Apesar da preocupação inicial, hoje há uma percepção mais tranquila. Inclusive foi publicada uma matéria no Correio Braziliense sobre esse assunto, abordando que a Embrapa é uma das instituições que não devem ser privatizadas, pelo papel relevante e pela função social que cumpre ao País.

Essa percepção da relevância da Embrapa, do seu papel, nos dá força e ânimo diante de anúncios de privatização. A Embrapa sempre se relacionou, sempre soube apresentar o seu trabalho, sempre apresentou os seus resultados. Então, todo esse relacionamento com os stakeholders, inclusive com os de alto nível de decisão, hoje nos dá indicação de que estamos no caminho certo, porque eles percebem que a Embrapa tem um papel importante.

Às vezes, quando a gente constrói e fortalece a aproximação com as instituições, com os stakeholders, a gente não enxerga os resultados de imediato.
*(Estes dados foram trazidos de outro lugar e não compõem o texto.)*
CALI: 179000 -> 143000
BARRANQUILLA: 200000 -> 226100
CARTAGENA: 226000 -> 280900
Mas a gente vê, por exemplo, os resultados agora, quando os parceiros com quem a instituição se relaciona afirmam que a Embrapa não deve ser privatizada, porque cumpre um papel relevante.
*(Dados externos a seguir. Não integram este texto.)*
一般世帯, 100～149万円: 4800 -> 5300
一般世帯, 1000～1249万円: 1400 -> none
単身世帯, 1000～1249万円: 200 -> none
7 – Como foi receber o prêmio Marco Maciel, promovido pela Abrig? É o reconhecimento do processo de maturidade na área de RIG da equipe da Embrapa?
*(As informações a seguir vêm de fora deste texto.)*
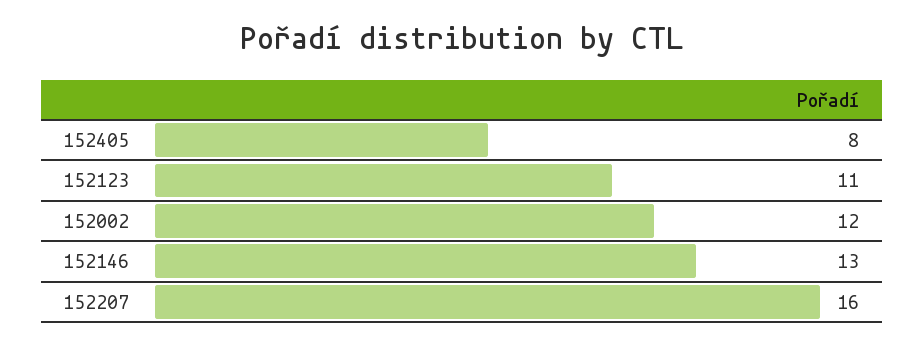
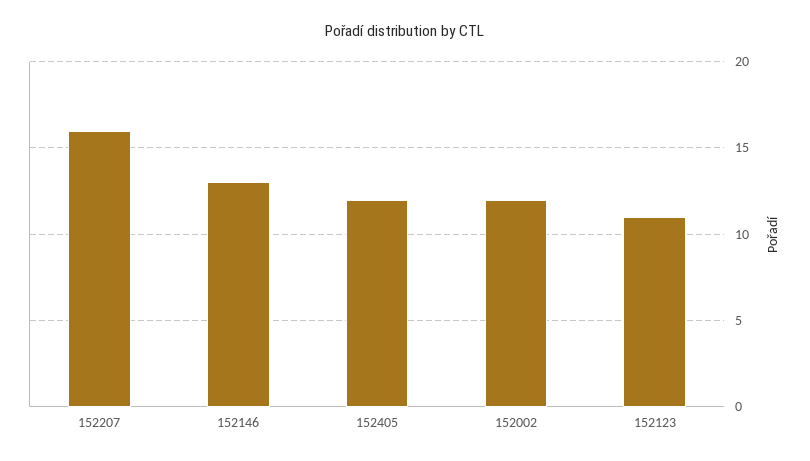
152405: 8 -> 12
A Abrig é uma associação que está fazendo um trabalho fantástico, incentivando os profissionais e ajudando a mostrar para as instituições o quanto esse trabalho é importante. Quando surgiu o edital, eu estava em Brasília, como gerente da equipe de RIG. Nós queríamos mostrar o quanto a Embrapa evoluiu neste processo. Naquele momento, estava sendo aprovado o RenovaBio, uma política pública de grande impacto, para a economia do País. A Embrapa atuou desde o nascedouro da proposta, em um grupo de trabalho no Ministério de Minas e Energia, depois em um grupo de trabalho na Casa Civil, na construção do projeto de lei, no trabalho do legislativo até a sanção.

Então, queríamos mostrar esse trabalho com o RenovaBio e a recente reestruturação da Embrapa, que havia acabado de criar uma gerência de RIG. Contamos este caso no prêmio Marco Maciel, relatamos ali a reestruturação da empresa, o quanto ela está consciente do seu papel de provedora, não só de produtos, processos e serviços, mas também provedora de informações técnicas para subsidiar políticas públicas.

8 – Para 2019, quais são as perspectivas?

Será um desafio imenso. A Embrapa vem construindo um relacionamento importante e tem nos seus stakeholders um apoio fantástico. Agora, teremos novos atores neste relacionamento, um novo governo, um novo parlamento com um alto grau de renovação. Então, é um recomeço. Vamos iniciar uma aproximação com essa nova bancada, com esses novos atores, mostrar o quanto a empresa, a pesquisa e a ciência têm relevância neste País, o quanto ela é importante para o desenvolvimento.

Eu sou muito otimista. Acredito que temos nesse desafio uma oportunidade de aumentar ainda mais as nossas cooperações, as nossas parcerias. Também há o contexto do momento difícil orçamentário, em que as restrições de recursos públicos são muito fortes. Por isso, as parcerias são ainda mais importantes, para viabilizar as agendas. Tudo isso nos desafia e nos motiva ainda mais. Temos um trabalho importantíssimo para fazer não só para a Embrapa, mas para todas as instituições, mostrando o quanto o papel do RIG é estratégico e relevante.